About this task :: Transcribe the data underneath exactly. No images belong in your version.

═══ Records provided

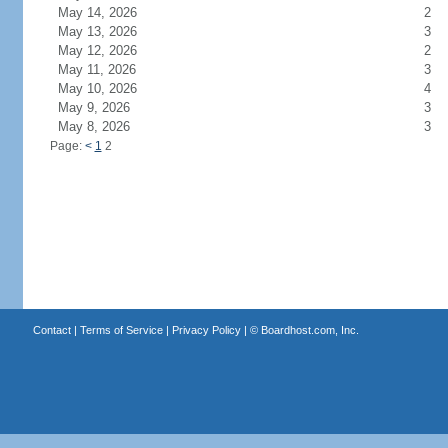
May 14, 2026
2
May 13, 2026
3
May 12, 2026
2
May 11, 2026
3
May 10, 2026
4
May 9, 2026
3
May 8, 2026
3
Page:
<
1
2
Contact
|
Terms of Service
|
Privacy Policy
| ©
Boardhost.com, Inc.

══════

Task response ::
May 14, 2026
2
May 13, 2026
3
May 12, 2026
2
May 11, 2026
3
May 10, 2026
4
May 9, 2026
3
May 8, 2026
3
Page:
<
1
2
Contact
|
Terms of Service
|
Privacy Policy
| ©
Boardhost.com, Inc.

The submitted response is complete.